Department of Brain Sciences, Imperial College London, Hammersmith Hospital, London, UK.
Department of Cellular Pathology, Northwest London Pathology, Charing Cross Hospital Campus, London, UK.
J Pathol. 2022 Jun;257(2):198-217. doi: 10.1002/path.5878. Epub 2022 Mar 31.

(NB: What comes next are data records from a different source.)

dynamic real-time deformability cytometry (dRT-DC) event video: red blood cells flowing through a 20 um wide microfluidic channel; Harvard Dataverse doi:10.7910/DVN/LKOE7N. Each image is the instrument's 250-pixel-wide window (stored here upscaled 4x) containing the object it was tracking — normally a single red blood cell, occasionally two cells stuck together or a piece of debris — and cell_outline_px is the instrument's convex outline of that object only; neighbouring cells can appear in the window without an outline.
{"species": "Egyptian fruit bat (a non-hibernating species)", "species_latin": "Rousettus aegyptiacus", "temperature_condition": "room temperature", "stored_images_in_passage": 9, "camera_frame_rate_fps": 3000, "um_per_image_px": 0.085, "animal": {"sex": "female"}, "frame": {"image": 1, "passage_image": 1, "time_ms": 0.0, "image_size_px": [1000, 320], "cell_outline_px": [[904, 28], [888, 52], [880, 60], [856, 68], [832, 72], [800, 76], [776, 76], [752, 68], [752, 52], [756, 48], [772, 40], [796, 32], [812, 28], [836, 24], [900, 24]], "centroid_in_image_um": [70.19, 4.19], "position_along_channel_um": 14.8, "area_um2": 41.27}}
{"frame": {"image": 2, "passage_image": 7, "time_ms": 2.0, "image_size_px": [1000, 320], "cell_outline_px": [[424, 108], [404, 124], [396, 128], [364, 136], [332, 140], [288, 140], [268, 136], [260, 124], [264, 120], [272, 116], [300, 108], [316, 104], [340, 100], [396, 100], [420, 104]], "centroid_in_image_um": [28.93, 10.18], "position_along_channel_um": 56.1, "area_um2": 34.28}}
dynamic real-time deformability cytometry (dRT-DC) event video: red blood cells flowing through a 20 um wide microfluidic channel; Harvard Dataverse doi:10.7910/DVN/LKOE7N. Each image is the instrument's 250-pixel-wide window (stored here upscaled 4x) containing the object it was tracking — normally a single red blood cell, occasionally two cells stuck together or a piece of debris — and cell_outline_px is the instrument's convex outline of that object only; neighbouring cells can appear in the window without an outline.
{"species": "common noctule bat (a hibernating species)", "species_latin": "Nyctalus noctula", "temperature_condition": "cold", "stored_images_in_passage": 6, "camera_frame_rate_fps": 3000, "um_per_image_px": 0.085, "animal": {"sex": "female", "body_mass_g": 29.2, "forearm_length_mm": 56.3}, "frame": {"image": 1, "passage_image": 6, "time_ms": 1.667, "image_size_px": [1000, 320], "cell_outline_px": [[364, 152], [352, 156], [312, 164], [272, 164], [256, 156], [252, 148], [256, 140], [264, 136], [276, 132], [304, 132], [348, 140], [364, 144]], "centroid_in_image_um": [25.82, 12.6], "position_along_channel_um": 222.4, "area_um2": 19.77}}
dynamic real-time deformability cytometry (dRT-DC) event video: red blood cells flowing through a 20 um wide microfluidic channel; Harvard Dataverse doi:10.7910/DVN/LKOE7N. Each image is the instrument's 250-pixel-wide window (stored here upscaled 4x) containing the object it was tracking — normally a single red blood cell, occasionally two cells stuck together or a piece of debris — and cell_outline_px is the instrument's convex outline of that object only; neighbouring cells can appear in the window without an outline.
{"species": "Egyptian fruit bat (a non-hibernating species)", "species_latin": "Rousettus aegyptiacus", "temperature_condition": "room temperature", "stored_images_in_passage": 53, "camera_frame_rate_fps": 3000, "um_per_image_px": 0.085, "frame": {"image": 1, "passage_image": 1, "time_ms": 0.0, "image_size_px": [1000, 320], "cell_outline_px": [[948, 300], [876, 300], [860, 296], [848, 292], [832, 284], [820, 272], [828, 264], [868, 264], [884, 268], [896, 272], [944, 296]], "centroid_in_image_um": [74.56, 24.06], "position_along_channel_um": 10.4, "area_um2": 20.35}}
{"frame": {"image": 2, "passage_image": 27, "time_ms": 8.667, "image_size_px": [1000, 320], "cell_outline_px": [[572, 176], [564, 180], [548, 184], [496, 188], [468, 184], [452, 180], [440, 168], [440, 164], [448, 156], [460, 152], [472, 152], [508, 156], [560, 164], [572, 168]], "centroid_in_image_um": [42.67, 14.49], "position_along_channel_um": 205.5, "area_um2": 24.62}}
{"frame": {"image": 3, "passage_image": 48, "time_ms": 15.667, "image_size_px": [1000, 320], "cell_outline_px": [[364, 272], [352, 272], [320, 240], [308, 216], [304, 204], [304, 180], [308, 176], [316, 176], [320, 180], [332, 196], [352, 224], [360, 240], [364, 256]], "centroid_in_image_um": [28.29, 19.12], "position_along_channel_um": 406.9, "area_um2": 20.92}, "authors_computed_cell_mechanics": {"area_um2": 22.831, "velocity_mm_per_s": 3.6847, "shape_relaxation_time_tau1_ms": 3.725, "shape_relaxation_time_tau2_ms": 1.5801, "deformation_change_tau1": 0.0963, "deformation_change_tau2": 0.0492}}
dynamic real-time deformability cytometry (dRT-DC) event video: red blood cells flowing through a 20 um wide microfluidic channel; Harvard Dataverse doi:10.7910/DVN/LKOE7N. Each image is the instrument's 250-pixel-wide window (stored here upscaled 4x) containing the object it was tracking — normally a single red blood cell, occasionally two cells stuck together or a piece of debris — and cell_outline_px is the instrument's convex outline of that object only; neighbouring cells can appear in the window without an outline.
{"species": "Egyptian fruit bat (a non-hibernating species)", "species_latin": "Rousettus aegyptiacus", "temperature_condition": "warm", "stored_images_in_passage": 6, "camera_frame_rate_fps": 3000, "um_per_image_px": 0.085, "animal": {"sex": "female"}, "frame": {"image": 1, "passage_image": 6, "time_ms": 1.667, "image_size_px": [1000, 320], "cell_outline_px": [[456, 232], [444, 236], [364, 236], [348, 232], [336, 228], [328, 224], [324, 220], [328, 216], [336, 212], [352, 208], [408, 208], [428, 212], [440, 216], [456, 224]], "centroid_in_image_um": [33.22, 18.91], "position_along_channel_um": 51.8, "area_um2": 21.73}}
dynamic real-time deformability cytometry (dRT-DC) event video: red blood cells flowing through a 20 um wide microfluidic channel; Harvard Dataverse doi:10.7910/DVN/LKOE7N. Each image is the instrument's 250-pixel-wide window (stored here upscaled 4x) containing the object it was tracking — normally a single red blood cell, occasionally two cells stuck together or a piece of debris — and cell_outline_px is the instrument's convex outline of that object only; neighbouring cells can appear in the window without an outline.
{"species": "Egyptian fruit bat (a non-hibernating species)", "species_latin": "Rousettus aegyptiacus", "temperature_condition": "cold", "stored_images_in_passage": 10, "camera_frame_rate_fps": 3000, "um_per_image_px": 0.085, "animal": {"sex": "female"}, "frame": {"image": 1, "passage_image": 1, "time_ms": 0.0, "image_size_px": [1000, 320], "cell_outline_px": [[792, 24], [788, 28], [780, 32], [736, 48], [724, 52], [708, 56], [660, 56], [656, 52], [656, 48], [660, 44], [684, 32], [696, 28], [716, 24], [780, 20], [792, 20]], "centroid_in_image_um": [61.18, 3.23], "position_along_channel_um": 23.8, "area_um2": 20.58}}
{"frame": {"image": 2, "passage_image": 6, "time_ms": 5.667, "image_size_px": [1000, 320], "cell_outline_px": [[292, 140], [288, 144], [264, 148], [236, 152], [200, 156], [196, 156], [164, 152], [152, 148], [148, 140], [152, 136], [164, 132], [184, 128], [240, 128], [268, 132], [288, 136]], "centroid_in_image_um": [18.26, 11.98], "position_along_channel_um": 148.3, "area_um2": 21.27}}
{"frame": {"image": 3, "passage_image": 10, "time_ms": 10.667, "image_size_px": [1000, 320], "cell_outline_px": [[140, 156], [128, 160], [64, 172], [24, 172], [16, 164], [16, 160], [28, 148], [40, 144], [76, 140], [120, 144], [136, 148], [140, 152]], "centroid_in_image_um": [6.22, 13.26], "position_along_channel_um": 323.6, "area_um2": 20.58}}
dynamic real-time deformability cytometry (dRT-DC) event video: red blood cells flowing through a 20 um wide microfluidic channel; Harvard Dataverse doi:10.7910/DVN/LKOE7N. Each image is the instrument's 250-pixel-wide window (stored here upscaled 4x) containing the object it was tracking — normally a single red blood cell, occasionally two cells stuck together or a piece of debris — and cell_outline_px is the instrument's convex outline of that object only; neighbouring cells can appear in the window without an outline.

SARS-CoV-2, the causative agent of COVID-19, typically manifests as a respiratory illness, although extrapulmonary involvement, such as in the gastrointestinal tract and nervous system, as well as frequent thrombotic events, are increasingly recognised. How this maps onto SARS-CoV-2 organ tropism at the histological level, however, remains unclear. Here, we perform a comprehensive validation of a monoclonal antibody against the SARS-CoV-2 nucleocapsid protein (NP) followed by systematic multisystem organ immunohistochemistry analysis of the viral cellular tropism in tissue from 36 patients, 16 postmortem cases and 16 biopsies with polymerase chain reaction (PCR)-confirmed SARS-CoV-2 status from the peaks of the pandemic in 2020 and four pre-COVID postmortem controls. SARS-CoV-2 anti-NP staining in the postmortem cases revealed broad multiorgan involvement of the respiratory, digestive, haematopoietic, genitourinary and nervous systems, with a typical pattern of staining characterised by punctate paranuclear and apical cytoplasmic labelling. The average time from symptom onset to time of death was shorter in positively versus negatively stained postmortem cases (mean = 10.3 days versus mean = 20.3 days, p = 0.0416, with no cases showing definitive staining if the interval exceeded 15 days). One striking finding was the widespread presence of SARS-CoV-2 NP in neurons of the myenteric plexus, a site of high ACE2 expression, the entry receptor for SARS-CoV-2, and one of the earliest affected cells in Parkinson's disease. In the bone marrow, we observed viral SARS-CoV-2 NP within megakaryocytes, key cells in platelet production and thrombus formation. In 15 tracheal biopsies performed in patients requiring ventilation, there was a near complete concordance between immunohistochemistry and PCR swab results. Going forward, our findings have relevance to correlating clinical symptoms with the organ tropism of SARS-CoV-2 in contemporary cases as well as providing insights into potential long-term complications of COVID-19. © 2022 The Authors. The Journal of Pathology published by John Wiley & Sons Ltd on behalf of The Pathological Society of Great Britain and Ireland.
SARS-CoV-2,即导致 COVID-19 的病原体,通常表现为呼吸道疾病,尽管越来越多的人认识到其涉及肺外器官,如胃肠道和神经系统,以及频繁发生血栓事件。然而,这种情况在组织学水平上如何映射到 SARS-CoV-2 的器官嗜性仍不清楚。在这里,我们对一种针对 SARS-CoV-2 核衣壳蛋白(NP)的单克隆抗体进行了全面验证,随后对 2020 年大流行高峰期的 36 名患者、16 名尸检病例和 16 名聚合酶链反应(PCR)确诊的 SARS-CoV-2 活检组织中的病毒细胞嗜性进行了系统的多系统器官免疫组织化学分析,以及 4 名 COVID-19 前尸检对照。尸检病例中的 SARS-CoV-2 抗 NP 染色显示呼吸道、消化、造血、泌尿生殖和神经系统广泛受累,具有典型的染色模式,特征为点状核旁和顶细胞质标记。与染色阴性的尸检病例相比,症状发作到死亡的平均时间在染色阳性的尸检病例中更短(平均值=10.3 天与平均值=20.3 天,p=0.0416,如果间隔超过 15 天,则没有病例显示明确的染色)。一个引人注目的发现是 SARS-CoV-2 NP 在肌间神经丛神经元中的广泛存在,肌间神经丛是 ACE2 高表达的部位,也是 SARS-CoV-2 的进入受体,也是帕金森病最早受影响的细胞之一。在骨髓中,我们观察到巨核细胞内存在病毒 SARS-CoV-2 NP,巨核细胞是血小板生成和血栓形成的关键细胞。在需要通气的 15 名气管活检患者中,免疫组织化学和 PCR 拭子结果几乎完全一致。展望未来,我们的研究结果与将临床症状与当代 SARS-CoV-2 的器官嗜性相关联以及提供 COVID-19 潜在长期并发症的见解有关。